In order to model longitudinal biomarkers and clinical endpoints simultaneously, joint models are popular (Rizopoulos (58)). These models have two components, a longitudinal model for the biomarker (typically a linear mixed effects model) and a time-to-event model for the clinical outcome (e.g. a Cox model), and shared parameters which determine how the biomarker evolution affects the rate of clinical event. Such models allow that the actual (measurement-error free) value of the biomarker, or a lagged value, or a rate of change, or the area under the curve is included as a covariate for modeling the clinical event. Alternatively, when relevant thresholds are defined for the biomarker values, the subject’s evolution through different states of biomarker categories and clinical outcomes can be modeled using multi-state models (59). Multi-state models are also useful to address the competing risk problem described above.

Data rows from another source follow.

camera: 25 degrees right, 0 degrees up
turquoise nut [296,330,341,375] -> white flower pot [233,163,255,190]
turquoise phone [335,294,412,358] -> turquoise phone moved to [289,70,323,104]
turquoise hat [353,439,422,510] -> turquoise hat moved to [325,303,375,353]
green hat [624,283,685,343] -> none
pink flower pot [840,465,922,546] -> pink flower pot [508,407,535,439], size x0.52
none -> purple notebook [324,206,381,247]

In the context of randomized trials, relevant clinical questions may arise regarding the treatment effect in subpopulations of patients, which could experience certain clinical or disease related events post-randomization. As an example, subjects in the CIT group may experience anti-drug antibodies and it is of interest to know whether this affects CIT efficacy. A principal stratification strategy can be applied to these events to define a causal treatment effect (Bornkamp et al. (60)). Specifically, Kong et al. (61) describe an approach where subjects with an ADA in the CIT arm are compared to the control arm which is re-weighted based on relevant baseline characteristics to be rendered more comparable to the ADA-positive CIT subpopulation. These weighting approaches for principal stratification are similar to inverse probability of treatment weighting (IPTW) approaches which are frequently used to address causal questions, e.g. to determine the treatment effect in subgroups defined by baseline biomarkers in the presence of additional confounding variables [see Austin and Stuart (62)].

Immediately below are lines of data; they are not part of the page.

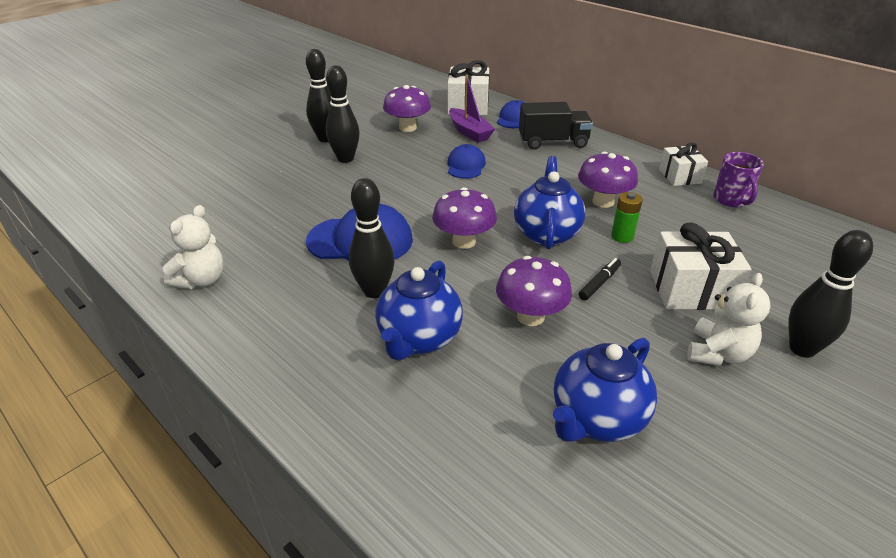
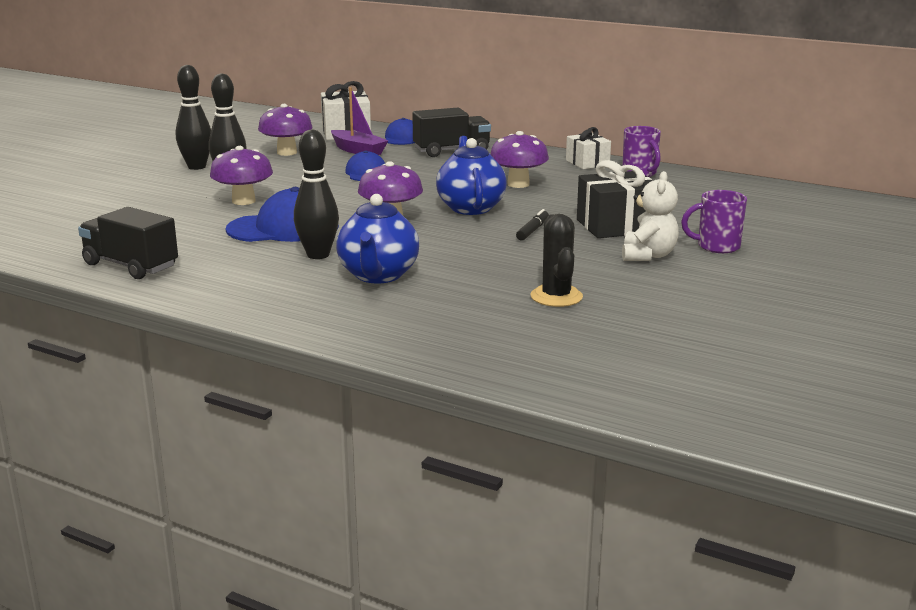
camera: 15 degrees left, 15 degrees down
white teddy bear [163,205,224,289] -> black truck [78,207,178,279]
purple mushroom [496,256,572,326] -> purple mushroom moved to [210,146,273,205]
blue teapot [553,338,657,442] -> black cactus [530,214,583,307]
green battery [611,192,643,243] -> none
white gift [650,223,752,310] -> black gift [577,160,652,238]
black bowling pin [789,230,873,358] -> purple mug [681,190,747,253]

To address the confounding effect linked to biological variability of the biomarker, an option is to leverage the (semi) mechanistic models described in Section 3.7. These models provide a more complete description of the longitudinal profile, that may be patient- and covariate- dependent (e.g. to dose) compared to measurements at a fixed time for all patients. Using these profile, quantities such as the maximum value over a period of time, or the AUC are more robustly estimated. A two-stage approach combining the mechanistic model and models such as the landmark or the joint models can be used to study in a more robust manner the relationship between the clinical endpoint and the biomarker.

In addition to these specific models, one may need to take potential imbalances in value of the biomarker at baseline into account. These imbalances may lead to false conclusions on the impact of the treatment on the on-study biomarker value. Authors [see Vickers (63), (64, Section 2.4)] suggest to incorporate the baseline value in models of the on-study value. This conclusion is also true when baseline values are partially missing [see Kenward et al. (65)].

3.6 Hypothesis generation and high-dimensional statistics

Besides testing key biomarkers hypothesis (as usually specified in the study protocol) early clinical development many times involves extensive exploratory data analysis work. The aim of these analysis efforts is to generate new hypotheses related to MoA, PoC (proof of concept) and patient selection/enrichment. Omics-based technologies typically measure thousands of molecular features (e.g. genomics, transcriptomics and proteomics) in parallel. An important characteristics of such high-dimensional data is that the number of features p is typically much larger compared to the number of samples n (e.g. number of patients). Such data sets present a variety of statistical challenges, since classical theory and methodology can break down in surprising and unexpected ways Buhlmann¨ and Van De Geer (66), Wainwright (67), Hastie et al. (68). Hypothesis generation based on high-dimensional biomarker data can be typically divided into three types of analysis tasks:

The first task considers p biomarkers and one response variable and the aim is prediction and variable selection. Such analysis can be the starting point of the development of a novel prognostic or predictive biomarker which then could potentially be used for patient selection/enrichment (see section 3.3 on the prognostic/predictive validation of biomarker). Numerous computational approaches have been developed for this purpose which adequately address overfitting and simultaneously provide information on variable importance. These methods use modern statistical concept such as such as L1/L2-regularization (e.g. Ridge-, Lasso Regression), bootstrap aggregation (Random forest) and boosting. A recent example is the construction of a polygenic risk scores (PRS) for anti-PD-L1 induced hypothyroidism and the subsequent assessment of PRS variant importance using Lasso Regression [Khan et al. (69)].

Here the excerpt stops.